> _Work item_
For each line below that includes the string "dragTo", show the whole line.

> _Records for this task_

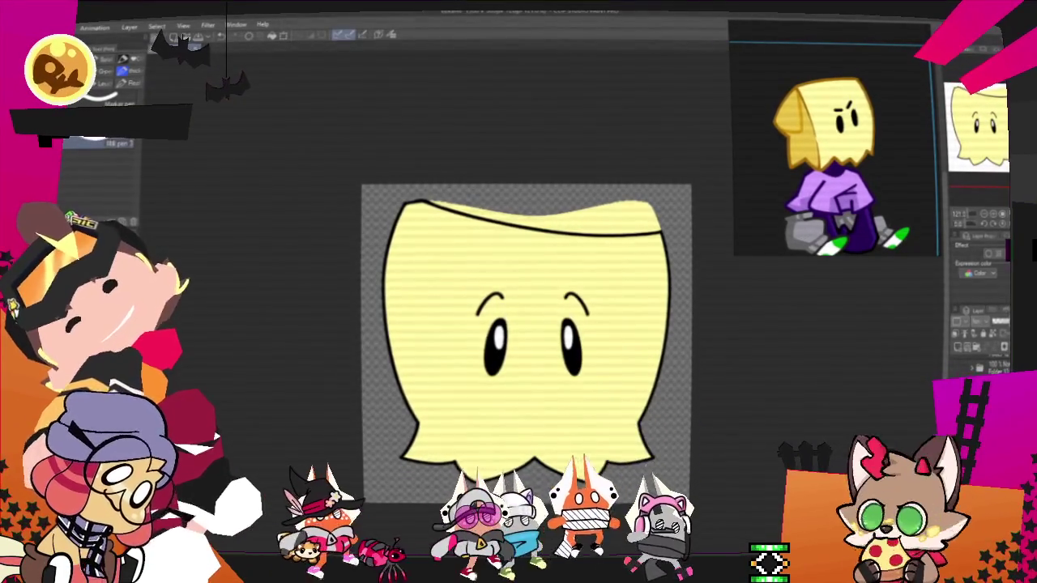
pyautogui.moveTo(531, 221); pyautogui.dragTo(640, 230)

==

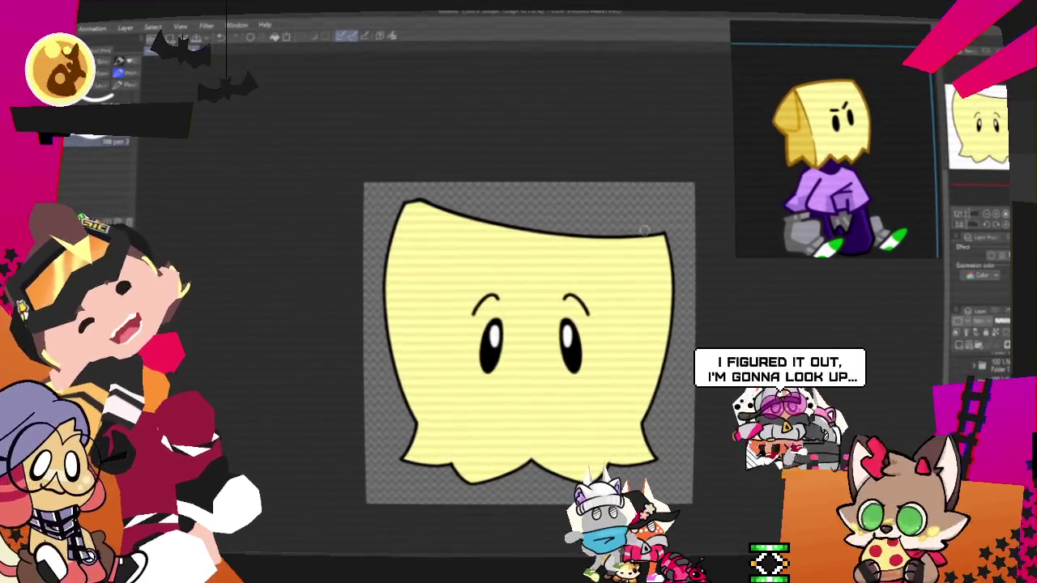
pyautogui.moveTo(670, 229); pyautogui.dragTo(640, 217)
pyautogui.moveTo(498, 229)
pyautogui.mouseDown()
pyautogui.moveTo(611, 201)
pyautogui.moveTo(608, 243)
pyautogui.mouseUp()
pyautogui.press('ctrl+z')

> _Task solution_
pyautogui.moveTo(531, 221); pyautogui.dragTo(640, 230)
pyautogui.moveTo(670, 229); pyautogui.dragTo(640, 217)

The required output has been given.